As an investor in Shopify, I too have felt the pain the growth stock bear market has inflicted on shares in past months. In particular, Shopify's move back into unprofitability has worried many investors. However, it's always important to look beyond numbers, into the broader factors driving these results. It's also prudent to never base a buy or sell thesis about a stock on the foundation of a few quarters alone.

There are a few different reasons Shopify has drifted back into unprofitability in the past few quarters. One has been an increase in stock-based compensation. In addition, many of the company's equity investments have been affected by the volatility afflicting the broader market. Finally, and this is key, Shopify has been aggressively investing in building out its business to set itself up for competitive success in the future. While these moves could mean that it remains unprofitable for the next few quarters, Shopify appears to be building an incredibly strong foundation upon which it can sustain future long-term returns.

Shopify is currently working to integrate e-commerce fulfillment company Deliverr, which it acquired last summer, with its existing fulfillment network. The goal is to create a seamless fulfillment environment for merchants that makes it easier than ever to complete the entire customer process, from placing the order to getting it delivered to their door. Shopify's ability to achieve greater control over its fulfillment network is vital for it to remain competitive and continue attracting more merchants to its platform, which in turn will attract more customers. As of Q3 2022, management had already seen more than 80% growth on a sequential basis in the merchants using more than one of its logistics services.  

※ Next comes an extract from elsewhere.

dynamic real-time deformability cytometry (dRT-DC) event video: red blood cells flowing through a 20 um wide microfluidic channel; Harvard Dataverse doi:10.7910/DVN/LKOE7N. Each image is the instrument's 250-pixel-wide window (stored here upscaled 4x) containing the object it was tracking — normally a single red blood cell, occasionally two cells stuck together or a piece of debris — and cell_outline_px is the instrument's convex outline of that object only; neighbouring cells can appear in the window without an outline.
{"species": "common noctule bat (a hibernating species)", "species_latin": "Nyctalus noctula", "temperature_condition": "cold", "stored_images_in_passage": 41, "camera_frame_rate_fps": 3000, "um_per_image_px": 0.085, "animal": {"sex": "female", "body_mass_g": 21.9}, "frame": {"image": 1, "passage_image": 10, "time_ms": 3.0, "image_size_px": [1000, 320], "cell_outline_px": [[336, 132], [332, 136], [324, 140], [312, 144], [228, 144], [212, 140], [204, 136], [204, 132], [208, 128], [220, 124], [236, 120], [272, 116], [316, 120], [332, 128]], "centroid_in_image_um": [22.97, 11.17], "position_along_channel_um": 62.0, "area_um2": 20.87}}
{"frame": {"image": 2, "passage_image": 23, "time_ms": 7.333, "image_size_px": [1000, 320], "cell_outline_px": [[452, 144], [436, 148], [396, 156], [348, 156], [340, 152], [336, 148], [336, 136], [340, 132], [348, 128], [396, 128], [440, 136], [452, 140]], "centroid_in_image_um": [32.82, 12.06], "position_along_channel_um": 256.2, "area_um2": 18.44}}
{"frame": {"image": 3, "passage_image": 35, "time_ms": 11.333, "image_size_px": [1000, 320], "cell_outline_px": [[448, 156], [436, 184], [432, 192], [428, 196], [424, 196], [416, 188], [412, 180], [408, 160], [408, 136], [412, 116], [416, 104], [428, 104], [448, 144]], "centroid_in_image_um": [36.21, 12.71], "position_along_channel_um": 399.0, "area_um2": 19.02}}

President Harley Finkelstein noted in the Q3 earnings call: "We plan on becoming profitable again. We said this year was an investment year, but this is a company that thinks deeply about managing expenses, growing revenue." He added: "But ultimately, this is a company that likes to be profitable, and we will get back there." While revenue growth has decelerated from pandemic highs, its Q3 revenue represented an increase of 260% compared to the same quarter in 2019. The company shaved its net loss from $1.2 billion in the second quarter to $158 million in the third.

No investment is risk-free, but Shopify's position as one of the leading providers of software and hardware to help business owners launch, maintain, and grow a brand mean that it's well situated to capitalize on the e-commerce industry's continued growth and recovery of overall consumer spend. Patient investors who buy in now can capitalize on this growth story later.